Friday, March 2nd, 2012 Leave a comment

As the provisions of the Dodd-Frank financial regulatory law begin to go into effect, federal oversight agencies have issued the first draft of the “Volcker Rule.” Named for former Federal Reserve chairman Paul Volcker, the Volcker Rule says that commercial banks shouldn’t be able to make risky bets with federally insured deposits.

The Roosevelt Institute’s Mike Konczal talked to The Nation about what the Volcker Rule is and why it’s necessary. Below are some excerpts from the article:

  • “The Volcker Rule seeks to keep activities essential to banking within a safety net, while excluding other, riskier, activities from this safety net. There are a variety of special regulations, and protections, banks get, ranging from federal deposit insurance (known as FDIC) to access to the Federal Reserve’s discount borrowing window, designed to keep the system working through panics. Banks currently engage in a wide variety of non-banking activities with safety net protection. For example, they speculate in currencies and run hedge funds and proprietary trading desks for their own benefit.”
  • “Under a strong Volcker Rule, any securities market activities would have to be intended to serve customers—not market-making bets for the bank’s own profits.

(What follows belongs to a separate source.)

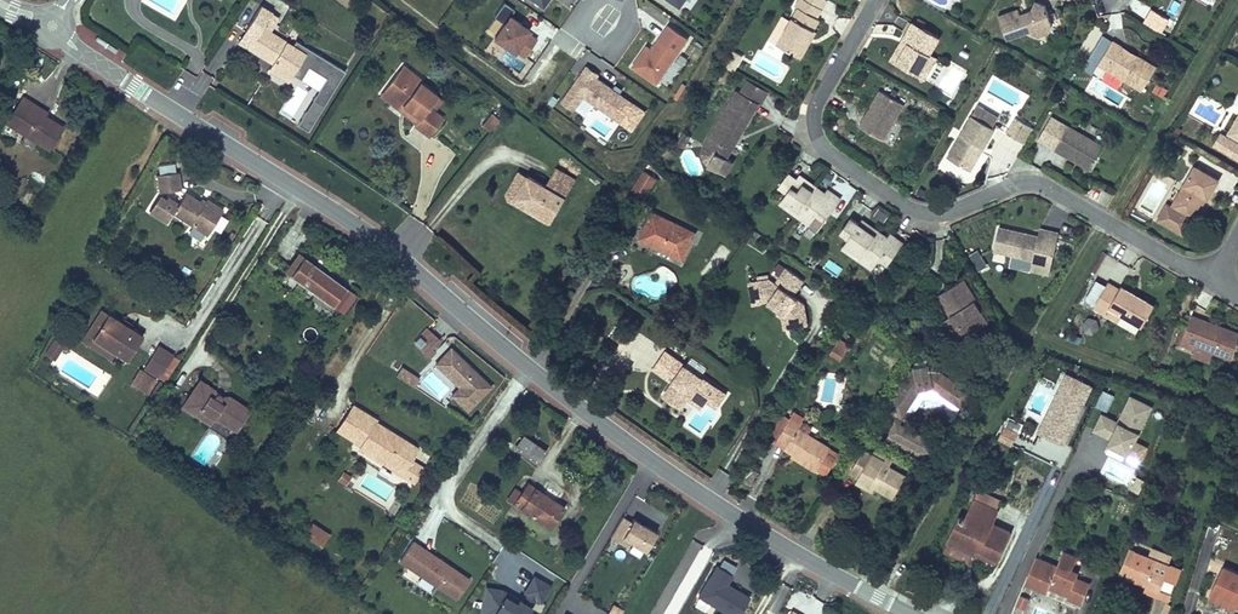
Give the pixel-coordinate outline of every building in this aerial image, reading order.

Prop trading is very common among the largest financial institutions, many of which were bailed out during the 2008 financial crisis, and among the firms that are targeted by Dodd-Frank. These large, systemically risky firms are also a big presence in hedge funds and private equity operations.”

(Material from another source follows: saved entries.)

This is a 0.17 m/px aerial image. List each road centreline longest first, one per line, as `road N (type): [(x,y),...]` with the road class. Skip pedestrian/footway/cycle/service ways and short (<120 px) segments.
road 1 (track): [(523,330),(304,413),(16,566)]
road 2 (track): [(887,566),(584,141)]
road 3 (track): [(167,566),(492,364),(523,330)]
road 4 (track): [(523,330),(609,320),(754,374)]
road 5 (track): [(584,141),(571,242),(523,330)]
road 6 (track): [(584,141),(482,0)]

  • “The Volcker Rule helps with the conflicts of interest between banks and their clients. But it also provides for the stability of the economy as a whole. The financial system has the ability to disrupt a huge part of the economy in a panic. The Volcker Rule, by removing the “casino” part of the financial system from the core banking parts, will make panics less likely and more manageable when they do.”
  • “There are two sets of concerns about the Volcker Rule that progressives should engage with. The first is that by moving prop trading from the banks to other entities those practices will become harder to regulate, and it will be more difficult to detect and stop harmful activities and more problematic to resolve when things go wrong. The correct way to deal with this is to require strong implementation of the rest of Dodd-Frank, especially when it comes to derivatives and hedge funds.”

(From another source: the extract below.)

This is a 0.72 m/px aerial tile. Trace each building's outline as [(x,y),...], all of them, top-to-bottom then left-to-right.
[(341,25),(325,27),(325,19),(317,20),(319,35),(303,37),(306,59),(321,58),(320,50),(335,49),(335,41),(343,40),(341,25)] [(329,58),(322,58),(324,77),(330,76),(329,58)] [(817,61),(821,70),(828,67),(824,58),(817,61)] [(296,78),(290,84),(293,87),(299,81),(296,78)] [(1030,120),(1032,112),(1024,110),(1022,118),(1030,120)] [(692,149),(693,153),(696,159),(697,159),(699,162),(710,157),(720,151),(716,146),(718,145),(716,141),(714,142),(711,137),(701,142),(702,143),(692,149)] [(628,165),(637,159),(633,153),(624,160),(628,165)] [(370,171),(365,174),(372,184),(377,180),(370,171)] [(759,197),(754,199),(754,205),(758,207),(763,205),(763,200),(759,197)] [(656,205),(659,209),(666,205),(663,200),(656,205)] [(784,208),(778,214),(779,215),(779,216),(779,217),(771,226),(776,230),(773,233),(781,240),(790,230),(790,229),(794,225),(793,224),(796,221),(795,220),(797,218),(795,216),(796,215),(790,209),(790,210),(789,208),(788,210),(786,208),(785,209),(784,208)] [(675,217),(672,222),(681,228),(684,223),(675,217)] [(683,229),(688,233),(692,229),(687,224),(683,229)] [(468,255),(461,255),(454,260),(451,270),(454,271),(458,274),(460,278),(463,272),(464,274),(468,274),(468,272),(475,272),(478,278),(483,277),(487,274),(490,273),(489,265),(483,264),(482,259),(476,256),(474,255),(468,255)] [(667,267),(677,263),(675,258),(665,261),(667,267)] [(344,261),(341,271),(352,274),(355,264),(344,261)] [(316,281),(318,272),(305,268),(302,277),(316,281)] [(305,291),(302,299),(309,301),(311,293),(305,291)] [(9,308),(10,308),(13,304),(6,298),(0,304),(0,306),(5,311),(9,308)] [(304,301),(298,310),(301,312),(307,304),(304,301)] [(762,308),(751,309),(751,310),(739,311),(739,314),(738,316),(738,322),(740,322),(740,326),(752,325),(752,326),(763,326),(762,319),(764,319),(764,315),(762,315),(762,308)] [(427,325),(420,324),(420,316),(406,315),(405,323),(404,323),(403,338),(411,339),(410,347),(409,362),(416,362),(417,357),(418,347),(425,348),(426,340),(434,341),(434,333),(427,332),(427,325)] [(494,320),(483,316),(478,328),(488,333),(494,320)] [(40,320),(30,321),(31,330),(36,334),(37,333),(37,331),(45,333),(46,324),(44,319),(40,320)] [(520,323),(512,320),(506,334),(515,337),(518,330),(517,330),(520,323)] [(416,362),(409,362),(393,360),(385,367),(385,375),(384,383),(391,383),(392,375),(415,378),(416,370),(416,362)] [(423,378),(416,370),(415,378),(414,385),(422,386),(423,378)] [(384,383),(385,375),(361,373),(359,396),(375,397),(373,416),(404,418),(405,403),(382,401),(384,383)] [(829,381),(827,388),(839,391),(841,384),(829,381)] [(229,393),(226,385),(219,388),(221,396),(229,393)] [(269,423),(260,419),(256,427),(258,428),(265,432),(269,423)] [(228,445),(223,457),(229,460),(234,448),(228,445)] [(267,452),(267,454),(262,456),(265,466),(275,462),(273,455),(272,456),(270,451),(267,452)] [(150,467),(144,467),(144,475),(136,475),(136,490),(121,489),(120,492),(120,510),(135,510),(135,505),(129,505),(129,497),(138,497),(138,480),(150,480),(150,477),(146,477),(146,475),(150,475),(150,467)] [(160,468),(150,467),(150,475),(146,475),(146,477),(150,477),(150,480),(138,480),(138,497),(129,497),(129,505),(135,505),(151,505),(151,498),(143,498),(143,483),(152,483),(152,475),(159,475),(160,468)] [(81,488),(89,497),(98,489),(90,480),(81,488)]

  • “The best way to create forward-looking regulations is to have clear boundaries and clear penalties. This makes it harder for financial instruments and practices to try and blur the line between the two, practices we saw undermining the New Deal financial regulations.”
  • “The current rule is far too complex to carry this out. Even Paul Volcker has criticized the rule for its length and complexity. Instead of laying out “definitive bright lines,” Federal Reserve Governor Daniel Tarullo testified, the authors of the Volcker Rule designed it to take a “nuanced approach.” But, as Occupy the SEC argued in their comment letter, this will “confuse mere complexity for nuance” and that “simple bright-line rules make the compliance process easier, both for the regulated and for the regulator.”